### Problem details
From the line containing "### Core Features" through the end of the entries, rewrite the lines with "Miscellaneous" changed to "Other Changes" and everything else left as it is.

### Records for the exercise
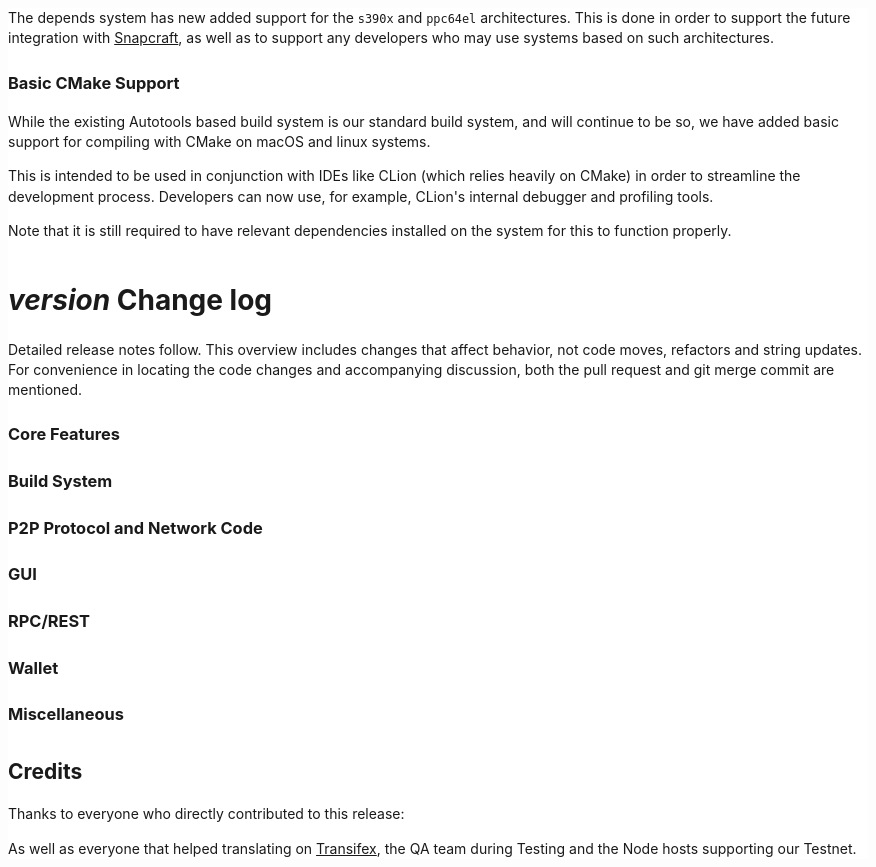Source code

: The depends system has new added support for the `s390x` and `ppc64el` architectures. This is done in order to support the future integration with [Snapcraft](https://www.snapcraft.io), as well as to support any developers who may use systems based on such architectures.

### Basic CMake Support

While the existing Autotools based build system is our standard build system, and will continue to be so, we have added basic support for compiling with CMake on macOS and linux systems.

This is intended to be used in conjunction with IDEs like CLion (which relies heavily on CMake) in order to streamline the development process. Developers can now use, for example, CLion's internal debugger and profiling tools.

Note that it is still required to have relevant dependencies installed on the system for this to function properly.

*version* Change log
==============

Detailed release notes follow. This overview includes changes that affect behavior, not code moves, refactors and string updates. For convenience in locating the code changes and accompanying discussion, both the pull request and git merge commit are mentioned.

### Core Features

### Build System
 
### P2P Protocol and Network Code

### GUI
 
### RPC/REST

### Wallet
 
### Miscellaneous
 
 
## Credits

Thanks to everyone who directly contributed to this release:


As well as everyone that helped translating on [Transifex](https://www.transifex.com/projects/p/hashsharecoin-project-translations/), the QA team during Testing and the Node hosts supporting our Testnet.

### Answer space
### Core Features

### Build System
 
### P2P Protocol and Network Code

### GUI
 
### RPC/REST

### Wallet
 
### Other Changes
 
 
## Credits

Thanks to everyone who directly contributed to this release:


As well as everyone that helped translating on [Transifex](https://www.transifex.com/projects/p/hashsharecoin-project-translations/), the QA team during Testing and the Node hosts supporting our Testnet.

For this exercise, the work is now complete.